Our project aims to engineer T cells to remove senescent cells by chimeric antigen receptors, but we also want to avoid side effects through the principle of negative feedback and switching. Our goal is to alleviate the fibrosis problem faced by the elderly and to help them rejuvenate their bodies while reducing their risk of developing disease. Therefore, we first designed several novel protein structures. By transducing the gene sequences corresponding to these protein structures into Jurkat cell lines, successful transduction cell lines were obtained. The effect of our designed components in the successfully transduced cells was verified in the corresponding cellular environment.
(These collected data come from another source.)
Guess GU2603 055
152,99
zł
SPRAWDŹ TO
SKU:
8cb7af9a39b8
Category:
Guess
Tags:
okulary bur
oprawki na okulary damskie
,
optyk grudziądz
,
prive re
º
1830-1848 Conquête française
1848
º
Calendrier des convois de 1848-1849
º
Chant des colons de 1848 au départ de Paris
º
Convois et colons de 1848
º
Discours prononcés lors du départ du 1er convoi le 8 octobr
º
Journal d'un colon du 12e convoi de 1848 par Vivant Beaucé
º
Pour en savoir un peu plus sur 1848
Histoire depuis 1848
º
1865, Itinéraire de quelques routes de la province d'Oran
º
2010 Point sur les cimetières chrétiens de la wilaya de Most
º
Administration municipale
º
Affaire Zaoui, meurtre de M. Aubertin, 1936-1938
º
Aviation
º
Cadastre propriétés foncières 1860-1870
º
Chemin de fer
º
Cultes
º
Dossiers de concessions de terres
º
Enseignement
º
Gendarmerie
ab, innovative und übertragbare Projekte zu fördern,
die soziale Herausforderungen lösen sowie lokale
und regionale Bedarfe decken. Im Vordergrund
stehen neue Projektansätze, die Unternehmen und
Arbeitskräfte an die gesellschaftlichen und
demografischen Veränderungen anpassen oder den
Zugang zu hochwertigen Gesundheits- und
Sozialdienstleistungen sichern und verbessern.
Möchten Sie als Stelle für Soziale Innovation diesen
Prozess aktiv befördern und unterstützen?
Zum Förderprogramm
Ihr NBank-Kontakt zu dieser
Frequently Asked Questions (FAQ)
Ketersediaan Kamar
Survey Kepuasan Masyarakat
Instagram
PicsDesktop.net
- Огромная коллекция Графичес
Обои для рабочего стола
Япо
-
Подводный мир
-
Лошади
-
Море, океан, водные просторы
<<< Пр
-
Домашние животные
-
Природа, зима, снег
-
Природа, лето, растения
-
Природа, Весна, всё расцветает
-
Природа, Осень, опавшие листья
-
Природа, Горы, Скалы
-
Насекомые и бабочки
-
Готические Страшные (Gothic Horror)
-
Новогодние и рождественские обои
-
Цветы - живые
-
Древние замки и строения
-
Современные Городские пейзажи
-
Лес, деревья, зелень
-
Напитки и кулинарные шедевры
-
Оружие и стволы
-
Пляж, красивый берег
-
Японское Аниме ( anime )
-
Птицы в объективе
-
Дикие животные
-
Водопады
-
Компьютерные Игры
We learned about the iGEM competition after seeing the publicity for the NMU-China 2021 team. We saw the previously published paper on Senolytic CAR T cells reverse senescence-associated pathologies and wanted to expand on that idea, so we screened for new targets (more information in "measurement "). Also, during the exchange with the NMU-China 2022 team, we learned that avoiding side effects by means of switches is an effective way, so we designed novel switches with the advice of our PIs.